Transcribed page contents:
▶

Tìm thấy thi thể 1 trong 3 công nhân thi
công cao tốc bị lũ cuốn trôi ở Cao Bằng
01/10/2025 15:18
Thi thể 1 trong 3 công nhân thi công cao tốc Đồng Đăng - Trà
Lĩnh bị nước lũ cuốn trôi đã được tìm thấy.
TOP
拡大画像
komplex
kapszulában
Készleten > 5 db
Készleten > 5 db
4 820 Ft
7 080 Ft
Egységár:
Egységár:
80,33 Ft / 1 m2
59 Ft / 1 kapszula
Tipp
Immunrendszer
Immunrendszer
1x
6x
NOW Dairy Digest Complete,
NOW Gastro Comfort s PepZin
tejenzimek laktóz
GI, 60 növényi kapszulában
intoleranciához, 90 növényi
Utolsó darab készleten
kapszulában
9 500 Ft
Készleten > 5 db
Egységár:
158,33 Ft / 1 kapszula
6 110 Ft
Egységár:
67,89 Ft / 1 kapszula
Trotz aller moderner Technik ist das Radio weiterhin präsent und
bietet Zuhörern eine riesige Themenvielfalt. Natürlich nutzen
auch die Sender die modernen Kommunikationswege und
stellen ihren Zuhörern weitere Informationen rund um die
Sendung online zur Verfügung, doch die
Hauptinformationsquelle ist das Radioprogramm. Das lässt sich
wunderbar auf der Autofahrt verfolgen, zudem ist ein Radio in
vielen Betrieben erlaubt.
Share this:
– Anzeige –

◀
▶

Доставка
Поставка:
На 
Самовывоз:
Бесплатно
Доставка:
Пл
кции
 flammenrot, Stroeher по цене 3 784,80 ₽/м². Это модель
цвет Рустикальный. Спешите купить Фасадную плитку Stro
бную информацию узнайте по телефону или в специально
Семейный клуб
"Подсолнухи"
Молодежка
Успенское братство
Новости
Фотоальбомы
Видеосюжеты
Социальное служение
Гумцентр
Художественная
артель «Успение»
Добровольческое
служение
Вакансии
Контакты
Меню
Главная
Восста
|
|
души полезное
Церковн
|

◀
▶

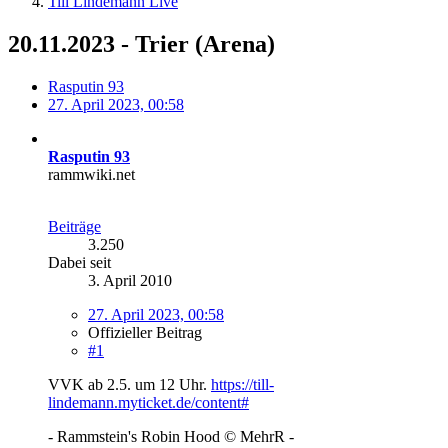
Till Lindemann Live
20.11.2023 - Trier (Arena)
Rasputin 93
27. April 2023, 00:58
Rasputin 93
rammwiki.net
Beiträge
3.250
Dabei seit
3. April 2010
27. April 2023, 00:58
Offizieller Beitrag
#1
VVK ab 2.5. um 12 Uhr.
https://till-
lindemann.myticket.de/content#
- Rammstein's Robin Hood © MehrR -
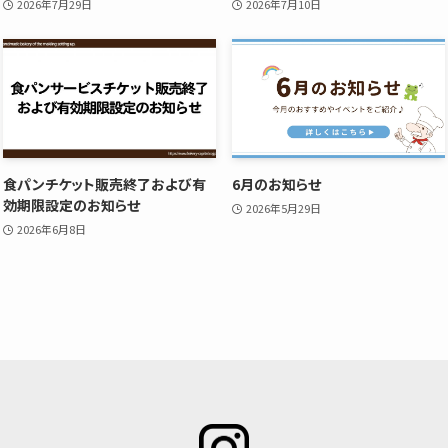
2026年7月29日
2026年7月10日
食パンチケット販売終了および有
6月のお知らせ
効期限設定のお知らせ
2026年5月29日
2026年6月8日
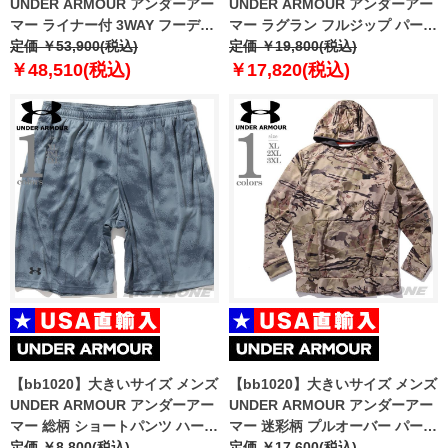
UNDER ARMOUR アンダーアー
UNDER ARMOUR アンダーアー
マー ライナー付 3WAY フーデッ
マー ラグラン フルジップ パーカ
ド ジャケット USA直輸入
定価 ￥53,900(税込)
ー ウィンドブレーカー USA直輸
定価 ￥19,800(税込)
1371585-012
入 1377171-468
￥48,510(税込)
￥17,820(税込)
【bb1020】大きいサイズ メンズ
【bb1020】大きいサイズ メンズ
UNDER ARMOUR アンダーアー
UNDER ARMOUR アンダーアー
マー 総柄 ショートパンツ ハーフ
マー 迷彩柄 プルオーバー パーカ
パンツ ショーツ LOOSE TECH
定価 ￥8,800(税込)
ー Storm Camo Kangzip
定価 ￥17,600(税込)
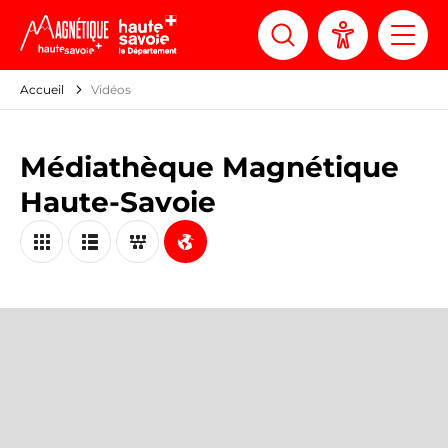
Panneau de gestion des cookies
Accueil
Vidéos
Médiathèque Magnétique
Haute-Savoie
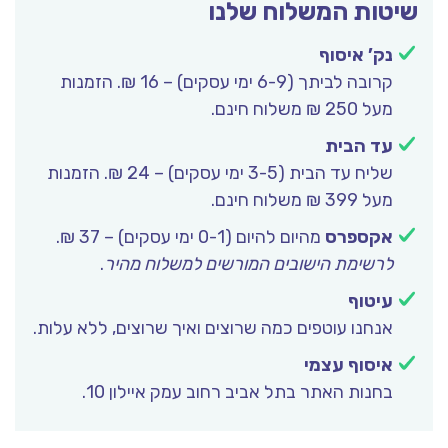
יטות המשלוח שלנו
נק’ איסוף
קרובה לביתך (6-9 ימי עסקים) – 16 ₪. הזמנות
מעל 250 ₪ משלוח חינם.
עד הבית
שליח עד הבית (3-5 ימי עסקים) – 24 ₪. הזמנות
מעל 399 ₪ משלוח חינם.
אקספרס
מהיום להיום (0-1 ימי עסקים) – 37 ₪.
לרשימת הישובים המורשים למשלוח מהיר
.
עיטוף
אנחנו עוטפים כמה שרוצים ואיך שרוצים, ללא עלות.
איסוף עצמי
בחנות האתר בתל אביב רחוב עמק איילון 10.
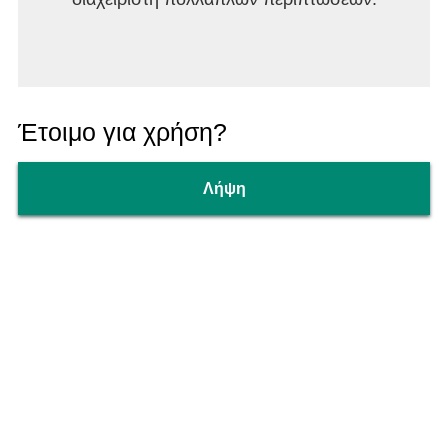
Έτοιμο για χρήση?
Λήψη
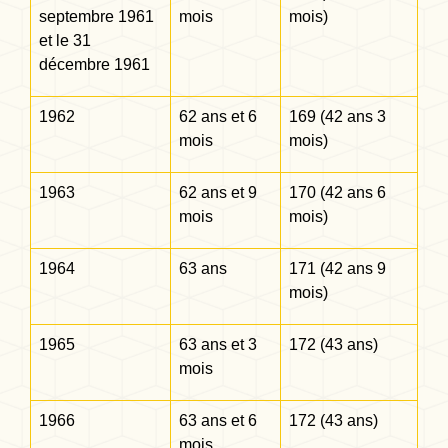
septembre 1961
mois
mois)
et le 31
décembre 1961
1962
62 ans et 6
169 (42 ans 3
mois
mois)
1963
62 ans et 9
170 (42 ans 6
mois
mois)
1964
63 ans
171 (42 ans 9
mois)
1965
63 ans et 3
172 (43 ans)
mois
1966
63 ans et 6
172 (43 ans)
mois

◀

Gather every line of the records above that contains the word "trong", copying each one in full.

__Written solution__.
Tìm thấy thi thể 1 trong 3 công nhân thi
Thi thể 1 trong 3 công nhân thi công cao tốc Đồng Đăng - Trà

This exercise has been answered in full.